Quelques questions de la salle ont mis en avant les inquiétudes traversant les bibliothèques : absence parfois de discussions partagées entre chacun des acteurs concernés en amont de la mise en œuvre de la réforme, diminution subie de l’offre de services « de base » des équipements (réduction des horaires d’ouverture, des accueils de classe, des animations), parfois amenés à se rendre dans les écoles pour assurer ces temps périscolaires.

Une réforme riche d’opportunités… et d’inquiétudes

Après une pause déjeuner, sous un franc soleil et dans les agréables jardins du Museum-Aquarium, l’après-midi a été consacrée à des retours d’expériences. Sylvie Aubel, directrice de l’enseignement de la ville de Nancy, a présenté les modalités d’application de la réforme des rythmes scolaires sur le territoire urbain. La démarche retenue a été celle d’une vaste concertation, associant dès le premier trimestre de l’année 2013 familles, enseignants, acteurs associatifs et culturels du territoire (regroupant 6 600 élèves et 400 enseignants). Dans chacune des 48 écoles a été mis en place un comité de suivi, le PEDT ayant quant à lui été élaboré par un comité de pilotage élargi. Au final, des parcours transversaux (musique, image et cinéma, histoire de l’art, livre) ont été mis en place associant chacun des équipements culturels de la ville.
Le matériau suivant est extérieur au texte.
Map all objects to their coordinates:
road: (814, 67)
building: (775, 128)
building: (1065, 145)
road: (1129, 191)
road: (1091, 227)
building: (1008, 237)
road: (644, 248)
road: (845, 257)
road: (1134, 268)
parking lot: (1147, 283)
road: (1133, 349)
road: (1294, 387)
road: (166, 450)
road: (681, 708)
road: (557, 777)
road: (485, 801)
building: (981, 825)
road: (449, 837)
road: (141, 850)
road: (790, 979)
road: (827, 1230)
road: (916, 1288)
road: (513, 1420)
Les interventions successives (Anne Fogelgesang pour la médiathèque de Forbach, Marion Crouzier pour le réseau de médiathèques de la Communauté de communes Moselle-et-Madon, Évelyne Dumont-Uhlrich pour la bibliothèque de Toul et Lionel Demange pour la ville de Laxou) ont présenté les dispositifs mis en place, le plus souvent avec succès, dans chacune des collectivités, tout en insistant sur des points méthodologiques essentiels : travailler en lien étroit avec les élus et enseignants dans le cadre d’un comité de pilotage structuré, bénéficier de l’appui d’animateurs qualifiés, faire de préférence venir les enfants dans les murs des bibliothèques, et, pour ce qui concerne les bibliothèques, être de toutes les manières force de proposition.
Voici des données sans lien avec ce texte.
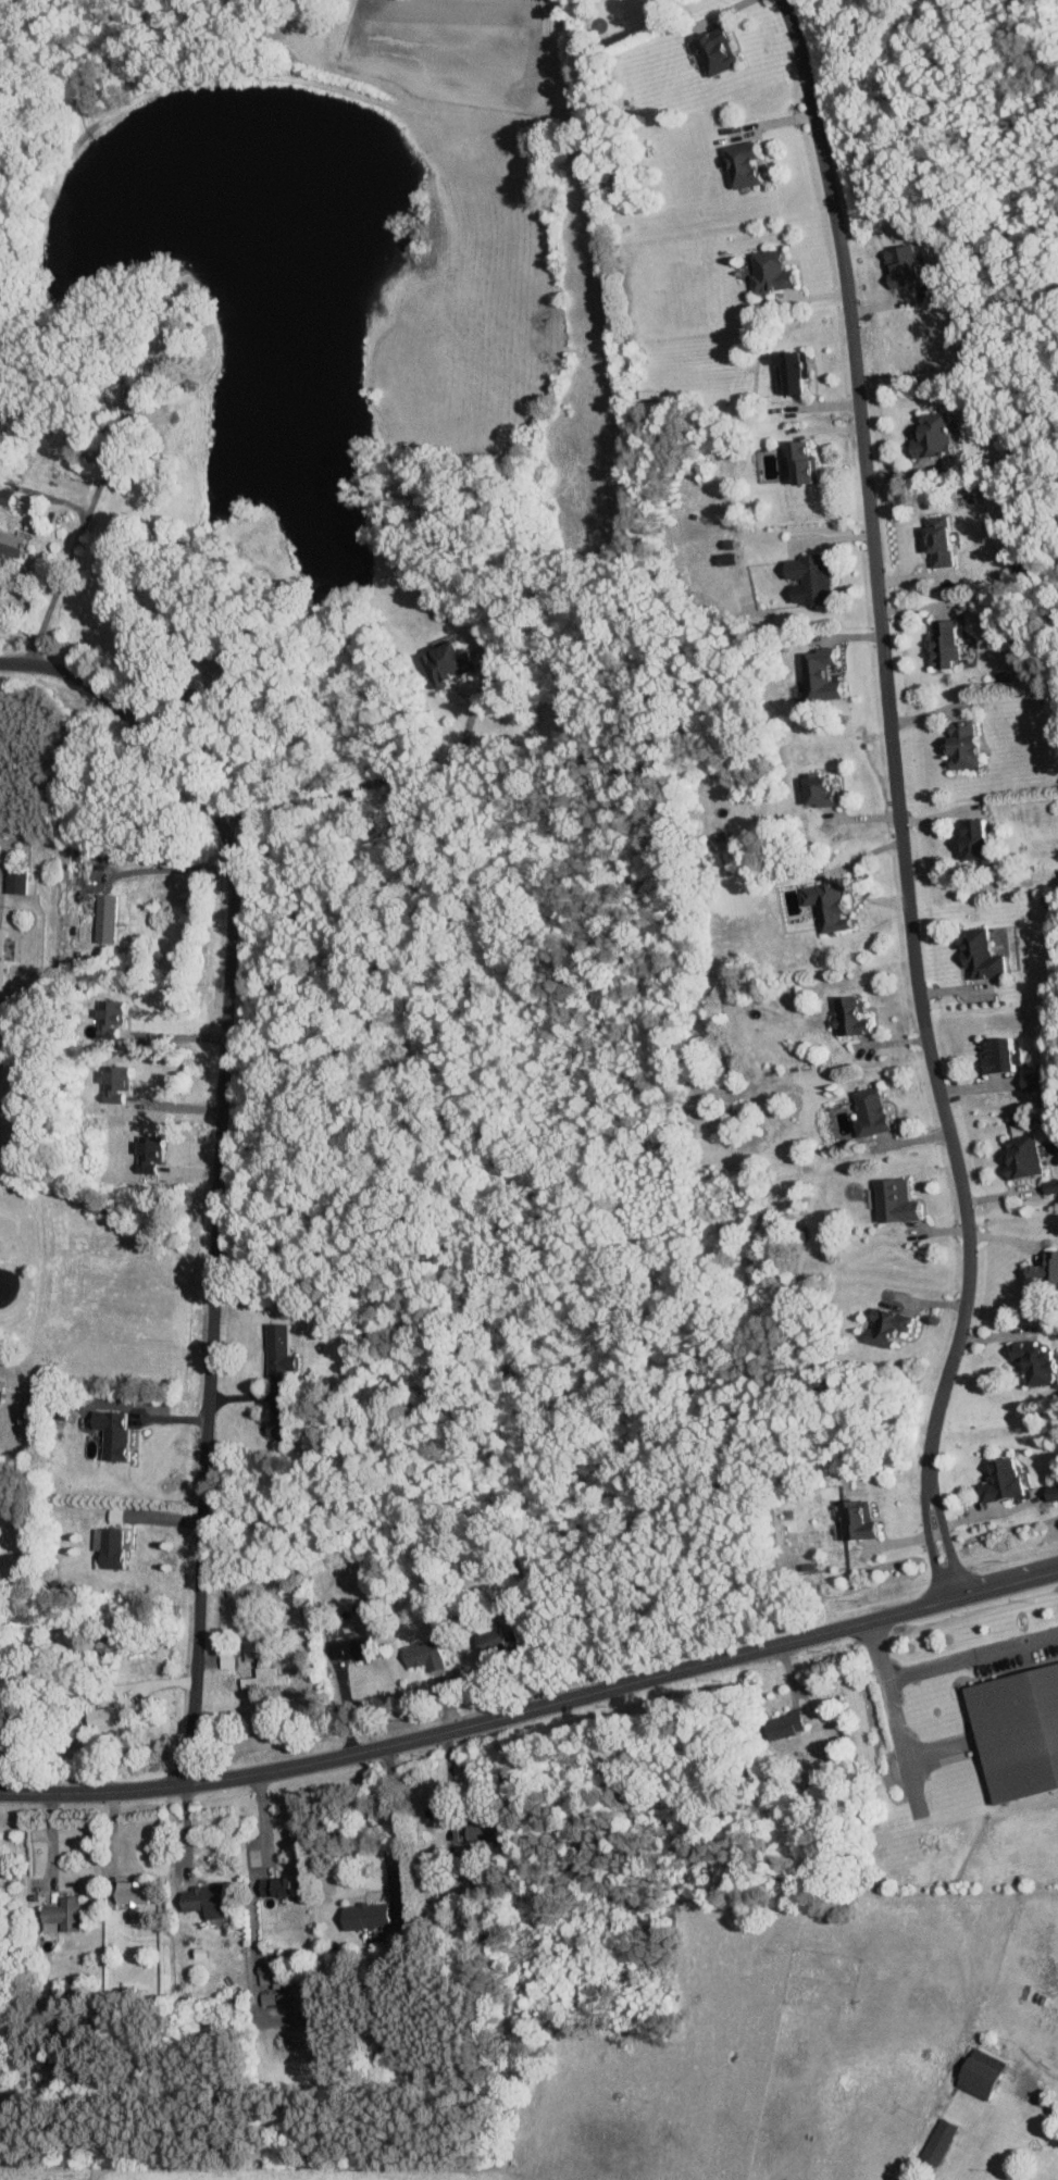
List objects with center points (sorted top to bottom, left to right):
building: (712, 51)
building: (739, 166)
building: (900, 266)
building: (767, 269)
building: (788, 368)
building: (929, 433)
building: (798, 462)
building: (9, 498)
building: (935, 540)
building: (13, 542)
road: (66, 567)
building: (805, 578)
road: (19, 623)
building: (941, 642)
building: (456, 663)
building: (818, 675)
road: (211, 718)
building: (958, 744)
road: (390, 778)
building: (813, 789)
road: (897, 800)
building: (969, 838)
road: (168, 868)
building: (20, 880)
building: (824, 904)
building: (112, 918)
building: (4, 955)
building: (976, 955)
building: (848, 1016)
road: (172, 1034)
building: (998, 1055)
building: (121, 1086)
building: (1029, 1086)
building: (1, 1110)
building: (867, 1112)
building: (154, 1154)
building: (1019, 1156)
road: (218, 1161)
building: (892, 1200)
building: (1048, 1266)
road: (3, 1286)
building: (882, 1327)
building: (284, 1350)
building: (1031, 1361)
building: (118, 1432)
building: (998, 1480)
building: (1050, 1496)
building: (855, 1520)
building: (116, 1547)
building: (355, 1648)
building: (431, 1655)
road: (972, 1659)
building: (229, 1660)
building: (268, 1676)
road: (533, 1709)
road: (895, 1716)
building: (114, 1720)
building: (782, 1725)
building: (1017, 1734)
road: (400, 1822)
road: (255, 1874)
building: (283, 1887)
building: (136, 1892)
building: (208, 1900)
building: (361, 1915)
building: (65, 1916)
building: (263, 1975)
building: (267, 1998)
building: (976, 2072)
road: (1033, 2096)
building: (935, 2142)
C’est en effet ainsi que cette réforme, menée, rappelons-le, avant tout dans l’intérêt de l’enfant, permettra aux bibliothèques de jouer pleinement leur rôle d’acteurs éducatifs et culturels sur leurs territoires. Les derniers mots ont élé laissés à Claude Poissenot et Dominique Lahary, incitant les bibliothécaires à dépasser certaines de leurs inquiétudes et crispations identitaires pour « être eux-mêmes », au service de l’enfant et de ses rythmes.